2004．第32卷第2期（Vol. 32 No. 2）．pp. 87107
Self-regulated Learning and Academic Achievement of Hong Kong Secondary School Students
Esther Sui-Chu HO（何瑞珠）
Education aims to enable students not only to acquire knowledge but also to become capable and enthusiastic lifelong learners. Prior research has found that learning is more likely to be effective where a student plays a proactive role in the learning process. Such a proactive process, including learning on students’ own initiative and strategies, is often described as “self-regulated learning” (SRL). The present study aims at investigating SRL in Hong Kong students as compared with students in other countries that participated in the first cycle of PISA (Programme for International Students Assessment) study. Using Hierarchical Linear modeling, the study also investigates the relationships between SRL and academic performance of 15-year-old students in Hong Kong. The findings suggest that most of the SRL constructs are positively related to academic achievement in reading, mathematics, and science domains in Hong Kong students. Particularly, the results show that control strategies and self-efficacy appears to be the two most important learning strategies associated with performance in all three domains; but instrumental motivation and memorization have negative associations with mathematical and scientific literacy performances.
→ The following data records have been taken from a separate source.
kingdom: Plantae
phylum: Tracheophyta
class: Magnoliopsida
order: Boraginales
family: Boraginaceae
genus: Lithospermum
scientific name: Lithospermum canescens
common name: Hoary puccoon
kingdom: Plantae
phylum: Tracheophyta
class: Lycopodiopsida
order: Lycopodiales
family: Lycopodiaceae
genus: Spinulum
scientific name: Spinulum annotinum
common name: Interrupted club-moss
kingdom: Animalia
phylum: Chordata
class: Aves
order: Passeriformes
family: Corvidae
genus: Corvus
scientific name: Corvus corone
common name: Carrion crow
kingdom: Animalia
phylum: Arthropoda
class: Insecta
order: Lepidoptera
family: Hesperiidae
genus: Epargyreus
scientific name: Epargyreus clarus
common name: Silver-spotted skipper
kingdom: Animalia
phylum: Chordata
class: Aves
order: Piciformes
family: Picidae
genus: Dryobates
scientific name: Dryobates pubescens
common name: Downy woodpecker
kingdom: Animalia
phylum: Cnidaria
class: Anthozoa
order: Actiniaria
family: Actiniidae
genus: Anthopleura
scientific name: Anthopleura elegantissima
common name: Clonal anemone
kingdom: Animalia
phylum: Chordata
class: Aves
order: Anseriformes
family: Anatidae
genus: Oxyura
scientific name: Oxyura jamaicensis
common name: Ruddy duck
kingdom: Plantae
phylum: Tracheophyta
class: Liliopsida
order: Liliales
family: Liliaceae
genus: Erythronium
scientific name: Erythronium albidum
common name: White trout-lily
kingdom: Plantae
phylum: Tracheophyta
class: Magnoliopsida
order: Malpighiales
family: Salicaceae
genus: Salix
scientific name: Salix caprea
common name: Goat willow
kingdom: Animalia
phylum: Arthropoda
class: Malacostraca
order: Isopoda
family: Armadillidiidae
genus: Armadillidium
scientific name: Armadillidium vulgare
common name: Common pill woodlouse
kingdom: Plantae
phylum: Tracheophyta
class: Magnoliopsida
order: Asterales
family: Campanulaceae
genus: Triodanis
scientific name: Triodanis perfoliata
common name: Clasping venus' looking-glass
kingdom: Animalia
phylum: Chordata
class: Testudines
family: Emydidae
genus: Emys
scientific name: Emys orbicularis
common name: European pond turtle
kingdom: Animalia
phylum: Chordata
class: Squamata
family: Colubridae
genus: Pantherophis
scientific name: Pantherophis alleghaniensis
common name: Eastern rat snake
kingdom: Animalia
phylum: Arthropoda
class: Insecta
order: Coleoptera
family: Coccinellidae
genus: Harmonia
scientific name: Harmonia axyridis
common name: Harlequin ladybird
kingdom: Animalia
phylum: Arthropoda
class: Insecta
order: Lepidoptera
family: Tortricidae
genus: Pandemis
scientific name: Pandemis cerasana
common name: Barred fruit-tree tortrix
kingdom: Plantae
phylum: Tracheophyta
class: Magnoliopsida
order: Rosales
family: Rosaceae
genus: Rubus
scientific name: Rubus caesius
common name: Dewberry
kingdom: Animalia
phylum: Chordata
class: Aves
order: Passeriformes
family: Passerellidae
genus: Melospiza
Although most of the SRL indices are found to have positive relation with academic achievement, it is interesting to find that Hong Kong students use SRL strategies far less frequently than do students in other countries in PISA except competitive strategies. If educating students to self-regulate their own learning and to become intrinsically motivated to learn is crucial for the Hong Kong educational reform, further studies should be conducted to find out how learning environment in Hong Kong can be adjusted to help students obtain this goal.